Song Spotlight: Trinity Road (Michael Lee Firkins)

Song:  Trinity Road (listen)
Album:  Chapter Eleven (1995) (listen)
Artist:  Michael Lee Firkins

I'm a sucker for a lot of things: baroque writing, painfully arduous hikes, and really, really hot salsa, to name a few.  Although this song is none of those things, it is something else that I'm an absolute sucker for:  melodic guitar music.  I tend to like music that was once cool (like 70's guitar rock), music that has never been cool (like progressive, conceptual rock), and most certainly music that would get any red-blooded male laughed at in a biker bar (like the sort of guitar balladry that Joe Satriani and Steve Vai have become semi-famous for).
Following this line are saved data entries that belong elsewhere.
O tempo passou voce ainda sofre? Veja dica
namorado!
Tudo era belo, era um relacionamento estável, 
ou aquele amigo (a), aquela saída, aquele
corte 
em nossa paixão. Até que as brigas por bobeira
Michael Lee Firkins falls into step with this latter group of musicians for writing complex, guitar-based, instrumental music.  The origins of this "genre" are oftentimes attributed to Joe Satriani, who first made a splash in the rock scene with 1986's Not of this Earth (listen), a rock album that was completely devoid of vocals.  Where, previously, instrumental, rock guitar music had focused on the player's "chops," choosing to highlight the guitarist's soloing ability and general technical prowess, Satriani chose to write songs that were actually songs, sharing more in common, thematically, with the classical, Spanish guitar songs of old than with the modern showiness of his contemporaries.

Since, the door has been opened for many guitarists who write true, instrumental "songs," and Michael Lee Firkins is one of the better practitioners of the style.  For nearly a year now I've been unable to dislodge his stellar track, Trinity Road, from my head.  It is, in every sense, a ballad, but being free of lyrics, the listener is thankfully spared the often uninspired (and sometimes abjectly silly) love overtures that were the bread and butter of the 80's power ballad scene.  The listener must, instead, rely wholly on his intuition to decipher the musical movements that make up the emotional content of an instrumental song, and in this area Trinity Road leaves him plenty to work with.

From the opening note series (which is repeated throughout the track) to the chord chorus that makes up the heart of the song, Trinity Road hits a tone that moves through phases both somber and uplifting, yet never feels disjointed or forced, a feat that very few groups pull off with any success.  The guitar tone used by Firkins only adds to the song's strength, offering the listener a slightly scratchy sound that presses its bluesy, somber roots, but with the addition of a subdued echo effect that enhances the soft, emotional qualities that ultimately dominate the song.

Beyond crafting emotional tone purely through music, any guitarist intent on creating instrumental songs must also confront the fact that songs just sound better with vocals.  A good singer is more than just a good instrument; a good singer is a superior instrument.  My favorite singers have often outshone the other members of their bands due to the inherent advantage their vocal instrument carries, such as the ability to change tone, timbre, tuning, and pitch on the fly.  Not to mention that great singing voices are naturally appealing for their humanness.  Nonetheless, the instrumental guitarist must do his best to match the qualities of the soloing vocalist. Thankfully, of all instruments, the strings are perhaps best suited for this job, mimicking human vocal qualities and variations more strongly than other instrument types are capable of, a trait that Firkins adeptly puts to use through the use of an extended, overlaid guitar solo that shows up nearly from the very start of the track.  Like any great vocal, however, this is not simply a free for all; though both long and complex, the "vocal" solo does repeat, just like any singer would repeat his own lines, drawing the listener in with familiarity and appeasing his sense of musical satisfaction by providing a return to something recognizable.

Never once while listening to Trinity Road do I feel like its missing something, despite the lack of vocals; its as much a full "song" as anything with them.  For the guitar aficionados in the audience (who appreciate the guitar for its ability to be both blistering and benign), Michael Lee Firkins is yet another reason to pull down the headphones, turn off the radio, and evade the popular music scene for another blessed evening.